## INFORMATION SUPPLIED

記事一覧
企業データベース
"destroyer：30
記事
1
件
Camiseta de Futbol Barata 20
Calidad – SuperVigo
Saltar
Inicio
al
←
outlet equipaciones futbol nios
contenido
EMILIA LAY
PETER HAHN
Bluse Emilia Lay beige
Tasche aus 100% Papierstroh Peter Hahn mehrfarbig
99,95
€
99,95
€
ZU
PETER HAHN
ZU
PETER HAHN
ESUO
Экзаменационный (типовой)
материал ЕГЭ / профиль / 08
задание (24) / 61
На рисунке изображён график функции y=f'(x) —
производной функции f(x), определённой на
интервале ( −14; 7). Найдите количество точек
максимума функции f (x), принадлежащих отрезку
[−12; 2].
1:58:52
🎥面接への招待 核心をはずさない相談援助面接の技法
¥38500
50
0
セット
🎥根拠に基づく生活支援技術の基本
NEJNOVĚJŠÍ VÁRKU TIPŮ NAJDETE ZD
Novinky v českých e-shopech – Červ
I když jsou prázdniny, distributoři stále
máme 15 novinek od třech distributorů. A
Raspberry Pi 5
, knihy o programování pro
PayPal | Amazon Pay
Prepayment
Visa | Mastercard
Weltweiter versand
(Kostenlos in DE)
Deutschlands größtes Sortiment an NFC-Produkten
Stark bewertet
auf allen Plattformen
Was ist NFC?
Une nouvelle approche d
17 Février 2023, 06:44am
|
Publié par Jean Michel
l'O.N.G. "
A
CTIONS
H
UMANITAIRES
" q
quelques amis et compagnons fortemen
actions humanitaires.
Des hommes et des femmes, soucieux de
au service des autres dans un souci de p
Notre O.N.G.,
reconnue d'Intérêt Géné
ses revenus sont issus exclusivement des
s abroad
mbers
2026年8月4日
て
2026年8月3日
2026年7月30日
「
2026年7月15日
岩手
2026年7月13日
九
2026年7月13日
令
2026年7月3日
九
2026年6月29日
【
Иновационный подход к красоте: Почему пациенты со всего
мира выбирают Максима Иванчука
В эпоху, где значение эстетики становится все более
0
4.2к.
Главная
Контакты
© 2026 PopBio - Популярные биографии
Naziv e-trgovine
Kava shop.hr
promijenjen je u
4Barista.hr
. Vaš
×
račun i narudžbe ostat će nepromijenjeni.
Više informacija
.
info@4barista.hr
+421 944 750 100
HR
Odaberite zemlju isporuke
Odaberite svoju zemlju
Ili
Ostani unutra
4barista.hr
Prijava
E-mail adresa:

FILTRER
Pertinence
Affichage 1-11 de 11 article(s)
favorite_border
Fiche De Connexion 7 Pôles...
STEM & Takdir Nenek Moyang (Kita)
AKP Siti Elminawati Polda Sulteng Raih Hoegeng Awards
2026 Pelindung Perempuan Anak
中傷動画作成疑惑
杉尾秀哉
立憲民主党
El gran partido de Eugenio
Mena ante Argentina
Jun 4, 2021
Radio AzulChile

## TASK DIRECTIONS
Count how many of the lines above contain the word "zemlju", and reply with that number alone.

## TASK RESULT
2